What are other authorized dealers I should be considering?


----------



## rshetts (Feb 14, 2011)

nathan_h said:


> It's been five years, technology has moved on.
> 
> When last I bought a projector, the landscape was different.
> 
> ...


Not sure where you got your information regarding shipping but I recently purchased an Epson 5030UB from them and got free 2 day shipping. Also since Im in Michigan there was no tax. I know Cali has been pretty aggressive about the internet tax thing, so theres probably not too many companies that dont get taxed by California, at least ones I would trust anyway. I would recommend Visual Apex as Ive done business with them but they apparently dont carry JVC. The only other internet vendor Im familiar with is projectorpeople.com. They do carry what youre looking for.


----------



## nathan_h (Feb 19, 2009)

rshetts said:


> Not sure where you got your information regarding shipping but I recently purchased an Epson 5030UB from them and got free 2 day shipping. Also since Im in Michigan there was no tax. I know Cali has been pretty aggressive about the internet tax thing, so theres probably not too many companies that dont get taxed by California, at least ones I would trust anyway. I would recommend Visual Apex as Ive done business with them but they apparently dont carry JVC. The only other internet vendor Im familiar with is projectorpeople.com. They do carry what youre looking for.
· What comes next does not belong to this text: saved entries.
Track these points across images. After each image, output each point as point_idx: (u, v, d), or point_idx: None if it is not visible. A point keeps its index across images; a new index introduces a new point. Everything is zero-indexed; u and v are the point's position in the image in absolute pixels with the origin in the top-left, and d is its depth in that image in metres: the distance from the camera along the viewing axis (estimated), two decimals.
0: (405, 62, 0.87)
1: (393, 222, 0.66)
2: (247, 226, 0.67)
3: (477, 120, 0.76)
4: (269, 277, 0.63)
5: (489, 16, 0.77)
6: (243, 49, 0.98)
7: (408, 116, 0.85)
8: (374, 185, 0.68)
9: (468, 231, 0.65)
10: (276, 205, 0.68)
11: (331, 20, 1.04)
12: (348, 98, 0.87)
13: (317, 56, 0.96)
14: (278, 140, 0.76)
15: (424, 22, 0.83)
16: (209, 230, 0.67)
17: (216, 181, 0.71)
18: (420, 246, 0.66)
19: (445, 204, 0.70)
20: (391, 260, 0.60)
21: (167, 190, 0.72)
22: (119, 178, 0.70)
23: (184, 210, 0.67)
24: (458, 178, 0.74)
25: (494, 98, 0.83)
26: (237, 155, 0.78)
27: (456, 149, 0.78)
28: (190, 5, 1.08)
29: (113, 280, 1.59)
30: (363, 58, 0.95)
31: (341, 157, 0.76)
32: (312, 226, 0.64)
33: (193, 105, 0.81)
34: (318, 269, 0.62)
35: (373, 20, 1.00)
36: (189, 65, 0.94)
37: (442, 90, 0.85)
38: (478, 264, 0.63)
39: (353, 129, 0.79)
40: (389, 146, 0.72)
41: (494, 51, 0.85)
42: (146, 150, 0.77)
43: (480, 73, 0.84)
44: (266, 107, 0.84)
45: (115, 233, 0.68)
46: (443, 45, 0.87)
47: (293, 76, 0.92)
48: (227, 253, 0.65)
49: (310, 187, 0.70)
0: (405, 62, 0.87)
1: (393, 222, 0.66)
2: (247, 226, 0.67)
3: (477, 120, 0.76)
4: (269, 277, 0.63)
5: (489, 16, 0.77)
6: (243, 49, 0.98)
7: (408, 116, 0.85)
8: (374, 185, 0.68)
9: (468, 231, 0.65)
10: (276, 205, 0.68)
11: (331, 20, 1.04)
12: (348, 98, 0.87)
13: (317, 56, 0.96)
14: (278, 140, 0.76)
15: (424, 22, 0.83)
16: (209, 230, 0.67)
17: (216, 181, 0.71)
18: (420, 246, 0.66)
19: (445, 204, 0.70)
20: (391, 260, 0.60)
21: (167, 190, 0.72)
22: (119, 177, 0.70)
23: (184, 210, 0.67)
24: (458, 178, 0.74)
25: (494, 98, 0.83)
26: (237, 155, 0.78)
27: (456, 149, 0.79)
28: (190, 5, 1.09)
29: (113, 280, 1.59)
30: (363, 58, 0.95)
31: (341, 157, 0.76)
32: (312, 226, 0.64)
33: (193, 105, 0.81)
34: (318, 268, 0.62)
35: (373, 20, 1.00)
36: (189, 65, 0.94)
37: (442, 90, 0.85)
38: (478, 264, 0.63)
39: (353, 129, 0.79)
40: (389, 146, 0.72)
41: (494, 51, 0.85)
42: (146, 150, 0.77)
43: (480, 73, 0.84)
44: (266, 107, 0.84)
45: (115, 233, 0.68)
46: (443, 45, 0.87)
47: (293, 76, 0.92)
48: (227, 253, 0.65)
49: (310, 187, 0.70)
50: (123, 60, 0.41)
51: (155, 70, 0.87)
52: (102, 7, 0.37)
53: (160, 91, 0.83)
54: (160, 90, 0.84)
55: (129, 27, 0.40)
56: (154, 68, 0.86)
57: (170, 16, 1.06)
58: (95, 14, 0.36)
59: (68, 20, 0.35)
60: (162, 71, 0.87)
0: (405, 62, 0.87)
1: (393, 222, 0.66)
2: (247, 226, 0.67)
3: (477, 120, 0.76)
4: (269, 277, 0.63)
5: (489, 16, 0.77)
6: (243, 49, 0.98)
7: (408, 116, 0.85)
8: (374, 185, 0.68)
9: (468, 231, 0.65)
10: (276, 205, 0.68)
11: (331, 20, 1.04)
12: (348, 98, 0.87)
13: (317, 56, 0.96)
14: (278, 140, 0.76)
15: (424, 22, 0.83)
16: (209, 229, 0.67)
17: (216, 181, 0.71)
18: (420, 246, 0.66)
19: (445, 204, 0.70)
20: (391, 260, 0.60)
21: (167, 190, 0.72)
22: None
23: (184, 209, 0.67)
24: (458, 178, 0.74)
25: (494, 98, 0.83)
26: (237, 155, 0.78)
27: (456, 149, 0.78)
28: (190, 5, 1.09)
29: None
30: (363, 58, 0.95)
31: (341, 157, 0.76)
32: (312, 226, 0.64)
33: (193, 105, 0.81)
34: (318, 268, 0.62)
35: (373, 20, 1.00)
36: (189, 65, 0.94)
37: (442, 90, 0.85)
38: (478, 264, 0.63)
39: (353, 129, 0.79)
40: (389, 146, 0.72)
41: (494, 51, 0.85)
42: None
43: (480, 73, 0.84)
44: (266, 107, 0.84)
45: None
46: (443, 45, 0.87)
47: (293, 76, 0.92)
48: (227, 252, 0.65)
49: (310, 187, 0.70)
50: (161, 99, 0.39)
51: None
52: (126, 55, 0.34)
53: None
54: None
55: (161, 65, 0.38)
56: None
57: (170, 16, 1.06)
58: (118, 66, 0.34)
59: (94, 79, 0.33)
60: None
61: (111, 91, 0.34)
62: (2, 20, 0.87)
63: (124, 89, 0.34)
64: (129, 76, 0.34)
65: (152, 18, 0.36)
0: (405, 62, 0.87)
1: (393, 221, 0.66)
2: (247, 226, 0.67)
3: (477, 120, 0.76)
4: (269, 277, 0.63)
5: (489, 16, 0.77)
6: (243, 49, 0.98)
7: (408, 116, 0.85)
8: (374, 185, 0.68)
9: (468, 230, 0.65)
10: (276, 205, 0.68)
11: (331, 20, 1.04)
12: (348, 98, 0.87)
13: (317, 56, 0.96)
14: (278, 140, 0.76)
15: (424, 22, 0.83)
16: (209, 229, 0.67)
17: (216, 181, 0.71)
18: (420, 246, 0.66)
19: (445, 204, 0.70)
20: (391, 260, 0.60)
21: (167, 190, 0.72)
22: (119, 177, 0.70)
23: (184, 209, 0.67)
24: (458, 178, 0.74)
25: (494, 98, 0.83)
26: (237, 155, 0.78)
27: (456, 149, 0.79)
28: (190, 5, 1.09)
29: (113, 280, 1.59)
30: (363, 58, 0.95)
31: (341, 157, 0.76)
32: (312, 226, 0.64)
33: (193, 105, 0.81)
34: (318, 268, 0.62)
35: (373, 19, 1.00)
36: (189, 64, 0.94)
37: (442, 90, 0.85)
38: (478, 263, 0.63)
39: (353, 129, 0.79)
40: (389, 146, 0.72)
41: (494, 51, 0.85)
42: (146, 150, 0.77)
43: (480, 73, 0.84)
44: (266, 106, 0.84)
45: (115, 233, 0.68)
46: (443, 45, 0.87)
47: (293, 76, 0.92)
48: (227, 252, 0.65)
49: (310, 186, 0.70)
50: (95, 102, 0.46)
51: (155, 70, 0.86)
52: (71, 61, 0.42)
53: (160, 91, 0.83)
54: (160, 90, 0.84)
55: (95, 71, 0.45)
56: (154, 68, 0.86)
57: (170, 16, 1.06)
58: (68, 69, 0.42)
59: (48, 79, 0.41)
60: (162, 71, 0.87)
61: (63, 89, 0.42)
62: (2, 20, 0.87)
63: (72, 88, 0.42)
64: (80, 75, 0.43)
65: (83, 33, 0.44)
That's good info. Thanks! Wish JVC sold through Crutchfield. I may try ProjectorPeople. Bought my first projector there more than a decade ago. Not quite as consumer friendly, but a legitimate reseller.


----------



## jimbodude (Jul 26, 2011)

You can sometimes get stuff directly from the factory refurbed with a full warranty for a steep discount. Takes a lot of waiting, and constant watching, though. They don't have any projectors listed today, for example. http://www.ebay.com/usr/jvcprostore


----------



## nathan_h (Feb 19, 2009)

jimbodude said:


> You can sometimes get stuff directly from the factory refurbed with a full warranty for a steep discount. Takes a lot of waiting, and constant watching, though. They don't have any projectors listed today, for example. http://www.ebay.com/usr/jvcprostore


Very cool idea. Thanks.


----------